** READING TEXT **
----
Methadone Use as Treatment for Pain and Addiction

In this report from the National Institute on Drug Abuse, NIDA Director, Nora D. Volkow, M.D., talks about the effects of methadone as treatment for pain relief from drug addiction.

“Recent reports have highlighted the potential dangers, including death, of the improper use (or abuse) of methadone. Growing accounts of this medication’s adverse effects – which likely stem from its increased use for treating pain, along with physician inexperience in prescribing it – should not overshadow methadone’s proven benefits. For more than 30 years, methadone has been used safely and effectively to treat people with opioid addiction, particularly heroin.”

“Methadone is a long-acting synthetic opiate that works at the same receptors in the brain as heroin (the mu opioid receptors). However, unlike heroin, it has a slow onset and long duration of action when taken orally as directed. Properly prescribed, methadone is not intoxicating or sedating and does not interfere with ordinary activities like driving a car. It does effectively suppress opiate withdrawal and relieve the debilitating craving that typically causes people to relapse.”
----
** INFORMATION **
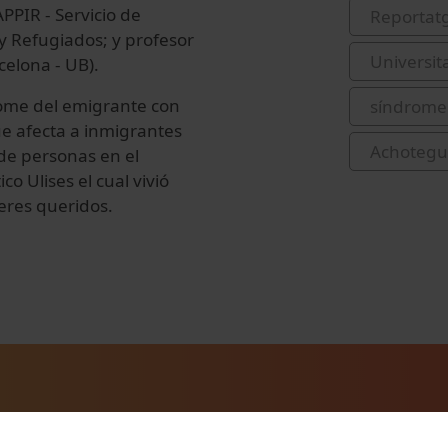
APPIR - Servicio de
Reportat
 y Refugiados; y profesor
Universit
celona - UB).
rome del emigrante con
síndrome 
ue afecta a inmigrantes
Achotegui
de personas en el
o Ulises el cual vivió
eres queridos.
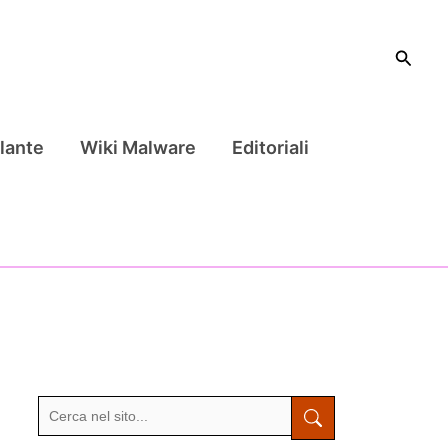
Cerca
lante
Wiki Malware
Editoriali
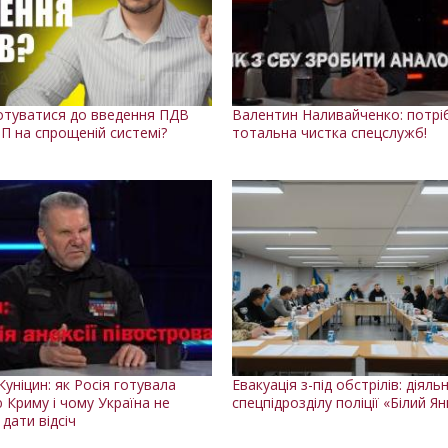
готуватися до введення ПДВ
Валентин Наливайченко: потрі
П на спрощеній системі?
тотальна чистка спецслужб!
Куніцин: як Росія готувала
Евакуація з-під обстрілів: діяль
ю Криму і чому Україна не
спецпідрозділу поліції «Білий Я
дати відсіч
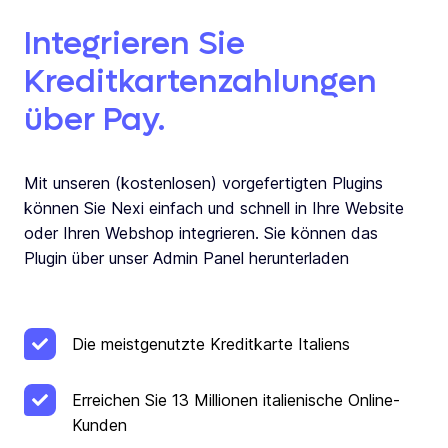
Integrieren Sie
Kreditkartenzahlungen
über Pay.
Mit unseren (kostenlosen) vorgefertigten Plugins
können Sie Nexi einfach und schnell in Ihre Website
oder Ihren Webshop integrieren. Sie können das
Plugin über unser Admin Panel herunterladen
Die meistgenutzte Kreditkarte Italiens
Erreichen Sie 13 Millionen italienische Online-
Kunden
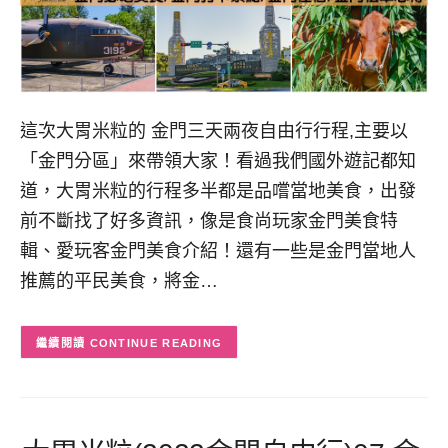
這次大胃米粒的 金門三天兩夜自由行行程,主要以
「金門分區」來帶領大家！看過我們國外遊記都知
道，大胃米粒的行程多半都是品嚐當地美食，出發
前不斷找了好多資訊，像是食尚玩家金門美食特
輯、愛玩客金門美食介紹！還有一些是金門當地人
推薦的平民美食，將金…
CONTINUE READING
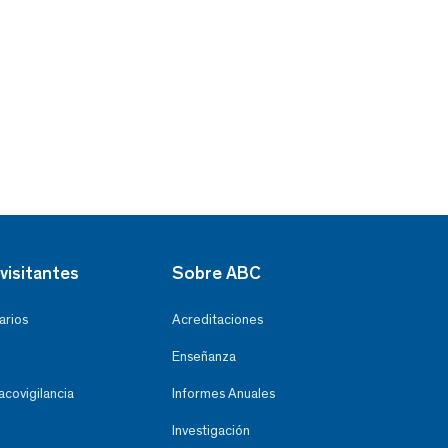
visitantes
Sobre ABC
arios
Acreditaciones
Enseñanza
covigilancia
Informes Anuales
Investigación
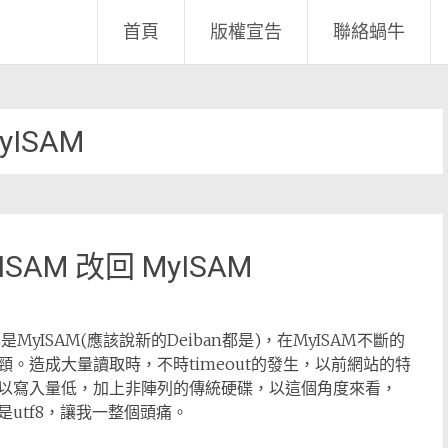
首頁
版權宣告
聯絡蝸牛
yISAM
ISAM 改回 MyISAM
QL是MyISAM(應該說新的Deiban都是)，在MyISAM不斷的
。造成大量讀取時，不時timeout的發生，以前網站的特
以寫入量低，加上非陣列的傳統硬碟，以這個角度來看，
是utf8，讓我一整個頭痛。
----
** INSTRUCTIONS **
(a) Reproduce the methadone text word for word, from "In this report" to "from drug addiction.".
(b) According to the methadone text, for how long has methadone been used to treat people with opioid addiction?

** ANSWERS PER TASK **
(a)
In this report from the National Institute on Drug Abuse, NIDA Director, Nora D. Volkow, M.D., talks about the effects of methadone as treatment for pain relief from drug addiction.

(b) For more than 30 years.